Provincetown, a quirky beach community at the tip of Cape Cod, has provided a sobering case study for the country, abruptly tugging Americans back to the caution of winter and spring.
The Centers for Disease Control and Prevention cited the cluster on Friday as key to its decision to issue new indoor mask guidance, saying viral loads among the vaccinated people there were found to be as high as among the unvaccinated.
The good news is that people infected in Provincetown were for the most part not seriously ill. The bad news is that the variant is extraordinarily contagious — as contagious as chickenpox, the C.D.C. said — and people with breakthrough infections may spread the virus to others.
As a wave of major U.S. employers said last week that unvaccinated workers would need to submit to regular coronavirus testing, it raised a thorny question: Who pays for those tests?
Doctors typically charge about $50 to $100 for the tests, so the costs of weekly testing could add up quickly. Federal law requires insurers to fully cover the tests when ordered by a health care provider, but routine workplace tests are exempt from that provision.
“It’s really up to the employer,” said Sabrina Corlette, a research professor at Georgetown University’s Center on Health Insurance Reforms. “They can require employees to pick up the tab.”
Employers have taken a range of approaches, from fully covering the costs to having unvaccinated workers pay full freight.

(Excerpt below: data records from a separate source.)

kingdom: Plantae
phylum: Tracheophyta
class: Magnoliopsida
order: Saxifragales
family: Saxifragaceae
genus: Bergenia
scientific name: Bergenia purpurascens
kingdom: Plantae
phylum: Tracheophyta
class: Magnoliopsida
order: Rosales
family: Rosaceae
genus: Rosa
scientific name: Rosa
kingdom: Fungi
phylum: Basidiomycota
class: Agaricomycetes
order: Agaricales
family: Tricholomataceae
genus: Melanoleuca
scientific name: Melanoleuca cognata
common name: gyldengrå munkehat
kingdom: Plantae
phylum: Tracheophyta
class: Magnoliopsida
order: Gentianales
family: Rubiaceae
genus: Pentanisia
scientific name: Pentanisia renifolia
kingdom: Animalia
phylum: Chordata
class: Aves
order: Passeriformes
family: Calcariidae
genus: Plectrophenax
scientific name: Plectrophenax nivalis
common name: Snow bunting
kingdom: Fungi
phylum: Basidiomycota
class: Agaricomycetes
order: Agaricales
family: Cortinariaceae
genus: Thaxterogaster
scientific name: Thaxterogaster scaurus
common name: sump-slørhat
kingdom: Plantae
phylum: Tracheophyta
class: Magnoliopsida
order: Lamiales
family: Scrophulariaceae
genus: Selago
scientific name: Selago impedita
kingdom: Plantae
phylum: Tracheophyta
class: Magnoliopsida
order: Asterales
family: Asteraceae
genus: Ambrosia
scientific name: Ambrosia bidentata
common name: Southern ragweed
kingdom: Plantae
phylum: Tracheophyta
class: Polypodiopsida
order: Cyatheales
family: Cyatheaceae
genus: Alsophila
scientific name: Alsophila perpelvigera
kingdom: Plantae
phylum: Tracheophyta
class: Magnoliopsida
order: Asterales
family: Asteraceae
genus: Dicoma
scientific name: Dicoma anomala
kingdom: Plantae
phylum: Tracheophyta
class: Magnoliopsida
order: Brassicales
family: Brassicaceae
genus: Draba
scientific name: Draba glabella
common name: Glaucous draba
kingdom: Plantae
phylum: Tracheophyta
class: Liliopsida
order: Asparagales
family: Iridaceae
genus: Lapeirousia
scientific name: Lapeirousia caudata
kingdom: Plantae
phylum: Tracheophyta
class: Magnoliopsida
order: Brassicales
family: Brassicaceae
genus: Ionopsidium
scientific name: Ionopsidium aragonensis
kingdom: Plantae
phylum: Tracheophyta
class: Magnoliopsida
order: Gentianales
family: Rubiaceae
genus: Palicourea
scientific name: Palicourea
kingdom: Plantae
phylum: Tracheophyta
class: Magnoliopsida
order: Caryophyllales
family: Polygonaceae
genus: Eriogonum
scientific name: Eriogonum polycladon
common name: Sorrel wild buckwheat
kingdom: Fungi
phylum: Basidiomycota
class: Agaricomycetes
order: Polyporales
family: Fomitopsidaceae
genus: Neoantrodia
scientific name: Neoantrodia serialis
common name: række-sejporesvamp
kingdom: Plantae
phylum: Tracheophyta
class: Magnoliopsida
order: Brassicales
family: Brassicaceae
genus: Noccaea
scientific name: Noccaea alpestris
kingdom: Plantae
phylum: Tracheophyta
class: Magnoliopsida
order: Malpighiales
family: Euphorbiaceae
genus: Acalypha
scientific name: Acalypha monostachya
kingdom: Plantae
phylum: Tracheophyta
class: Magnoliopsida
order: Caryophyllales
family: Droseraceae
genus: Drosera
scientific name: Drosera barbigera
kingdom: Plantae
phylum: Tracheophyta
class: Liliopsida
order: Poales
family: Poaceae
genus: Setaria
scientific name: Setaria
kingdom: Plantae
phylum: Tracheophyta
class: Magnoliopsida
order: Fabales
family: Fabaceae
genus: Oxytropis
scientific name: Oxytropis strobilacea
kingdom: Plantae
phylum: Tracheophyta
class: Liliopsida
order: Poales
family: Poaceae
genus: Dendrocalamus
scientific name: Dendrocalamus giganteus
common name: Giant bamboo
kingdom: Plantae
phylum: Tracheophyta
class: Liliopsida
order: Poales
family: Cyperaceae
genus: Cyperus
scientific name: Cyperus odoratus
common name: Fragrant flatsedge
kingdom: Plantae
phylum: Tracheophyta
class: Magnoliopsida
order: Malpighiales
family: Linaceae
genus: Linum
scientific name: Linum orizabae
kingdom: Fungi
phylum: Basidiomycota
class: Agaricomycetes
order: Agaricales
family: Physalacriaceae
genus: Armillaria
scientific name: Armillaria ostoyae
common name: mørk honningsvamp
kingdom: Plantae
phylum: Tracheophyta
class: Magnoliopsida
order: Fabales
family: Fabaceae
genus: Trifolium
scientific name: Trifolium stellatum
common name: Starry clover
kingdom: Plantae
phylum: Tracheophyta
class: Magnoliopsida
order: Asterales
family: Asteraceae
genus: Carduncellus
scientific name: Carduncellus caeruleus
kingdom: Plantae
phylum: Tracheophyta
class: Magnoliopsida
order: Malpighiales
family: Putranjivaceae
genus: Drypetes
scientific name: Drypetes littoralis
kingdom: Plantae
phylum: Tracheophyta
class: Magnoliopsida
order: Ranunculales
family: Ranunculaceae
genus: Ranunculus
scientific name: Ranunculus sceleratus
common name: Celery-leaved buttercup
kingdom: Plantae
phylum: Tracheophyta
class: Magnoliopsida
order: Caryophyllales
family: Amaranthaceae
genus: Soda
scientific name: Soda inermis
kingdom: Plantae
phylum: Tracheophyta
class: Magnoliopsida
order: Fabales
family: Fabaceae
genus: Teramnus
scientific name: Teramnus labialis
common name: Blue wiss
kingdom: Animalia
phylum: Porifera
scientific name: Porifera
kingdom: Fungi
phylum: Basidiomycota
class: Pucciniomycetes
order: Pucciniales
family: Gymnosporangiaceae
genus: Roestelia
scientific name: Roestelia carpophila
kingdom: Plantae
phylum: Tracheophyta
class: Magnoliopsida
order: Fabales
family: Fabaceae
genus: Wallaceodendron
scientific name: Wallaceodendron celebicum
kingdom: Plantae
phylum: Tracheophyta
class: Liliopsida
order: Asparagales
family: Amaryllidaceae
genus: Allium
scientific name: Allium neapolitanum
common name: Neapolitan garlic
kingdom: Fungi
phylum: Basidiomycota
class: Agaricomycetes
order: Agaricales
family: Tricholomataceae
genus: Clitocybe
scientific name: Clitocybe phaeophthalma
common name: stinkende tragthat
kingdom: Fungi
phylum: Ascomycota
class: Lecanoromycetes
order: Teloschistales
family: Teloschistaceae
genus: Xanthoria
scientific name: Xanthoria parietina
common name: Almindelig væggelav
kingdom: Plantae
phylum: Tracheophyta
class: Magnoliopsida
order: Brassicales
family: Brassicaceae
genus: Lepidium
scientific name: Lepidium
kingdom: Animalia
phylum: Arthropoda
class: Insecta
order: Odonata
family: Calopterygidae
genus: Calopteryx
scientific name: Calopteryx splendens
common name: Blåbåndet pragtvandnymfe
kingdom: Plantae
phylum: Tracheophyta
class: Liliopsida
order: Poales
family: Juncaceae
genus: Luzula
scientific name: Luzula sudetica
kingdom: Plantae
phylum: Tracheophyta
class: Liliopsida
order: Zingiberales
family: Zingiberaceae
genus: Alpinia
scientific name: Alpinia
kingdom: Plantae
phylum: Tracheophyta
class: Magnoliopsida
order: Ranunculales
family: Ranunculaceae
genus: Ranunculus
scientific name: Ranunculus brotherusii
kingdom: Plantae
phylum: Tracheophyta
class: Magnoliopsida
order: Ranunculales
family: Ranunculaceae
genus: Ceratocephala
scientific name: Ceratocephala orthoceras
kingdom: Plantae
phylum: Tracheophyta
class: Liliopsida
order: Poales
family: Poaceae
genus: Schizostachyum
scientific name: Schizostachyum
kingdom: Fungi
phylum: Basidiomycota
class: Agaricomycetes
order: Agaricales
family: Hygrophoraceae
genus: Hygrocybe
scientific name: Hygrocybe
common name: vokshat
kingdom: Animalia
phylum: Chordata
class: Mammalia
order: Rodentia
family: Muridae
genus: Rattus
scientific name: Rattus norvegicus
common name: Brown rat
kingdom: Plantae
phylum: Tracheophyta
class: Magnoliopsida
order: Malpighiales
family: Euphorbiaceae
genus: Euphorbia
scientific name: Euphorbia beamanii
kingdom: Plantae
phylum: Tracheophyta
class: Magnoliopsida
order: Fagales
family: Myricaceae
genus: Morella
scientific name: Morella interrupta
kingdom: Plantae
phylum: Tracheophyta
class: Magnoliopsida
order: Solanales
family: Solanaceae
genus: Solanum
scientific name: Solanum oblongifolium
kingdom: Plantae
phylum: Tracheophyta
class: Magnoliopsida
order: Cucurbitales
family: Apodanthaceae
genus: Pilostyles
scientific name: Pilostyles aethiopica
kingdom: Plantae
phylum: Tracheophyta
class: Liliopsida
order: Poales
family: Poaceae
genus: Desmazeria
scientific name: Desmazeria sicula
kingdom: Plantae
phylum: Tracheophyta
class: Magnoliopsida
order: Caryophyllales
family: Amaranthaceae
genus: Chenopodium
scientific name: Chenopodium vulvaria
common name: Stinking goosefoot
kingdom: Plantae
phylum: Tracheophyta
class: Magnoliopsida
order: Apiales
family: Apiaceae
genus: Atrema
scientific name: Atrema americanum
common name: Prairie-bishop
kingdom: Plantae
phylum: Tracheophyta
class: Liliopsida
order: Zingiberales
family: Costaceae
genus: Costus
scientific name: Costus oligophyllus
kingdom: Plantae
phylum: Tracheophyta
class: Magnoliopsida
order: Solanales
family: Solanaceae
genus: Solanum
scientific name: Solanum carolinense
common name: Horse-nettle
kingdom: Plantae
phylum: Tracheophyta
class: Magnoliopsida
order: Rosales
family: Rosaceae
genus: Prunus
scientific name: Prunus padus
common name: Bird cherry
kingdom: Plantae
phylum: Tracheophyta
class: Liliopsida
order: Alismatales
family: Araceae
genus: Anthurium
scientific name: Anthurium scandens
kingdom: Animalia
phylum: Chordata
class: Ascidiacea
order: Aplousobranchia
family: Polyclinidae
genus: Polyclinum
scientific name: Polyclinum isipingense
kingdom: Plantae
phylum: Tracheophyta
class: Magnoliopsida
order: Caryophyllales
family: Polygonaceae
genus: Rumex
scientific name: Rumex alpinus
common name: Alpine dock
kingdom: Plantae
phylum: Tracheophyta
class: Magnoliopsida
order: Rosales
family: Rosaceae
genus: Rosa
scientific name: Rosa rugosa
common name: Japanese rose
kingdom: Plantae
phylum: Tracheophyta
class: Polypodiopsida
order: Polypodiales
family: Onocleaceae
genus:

The U.S. government will pay for its unvaccinated workers’ coronavirus testing, Karine Jean-Pierre, the deputy White House press secretary, said at a news briefing on Friday. Each federal agency will come up with a plan for testing its unvaccinated work force, she said, adding that the costs and procedures of each agency’s testing protocols will depend on the number of unvaccinated people they need to monitor.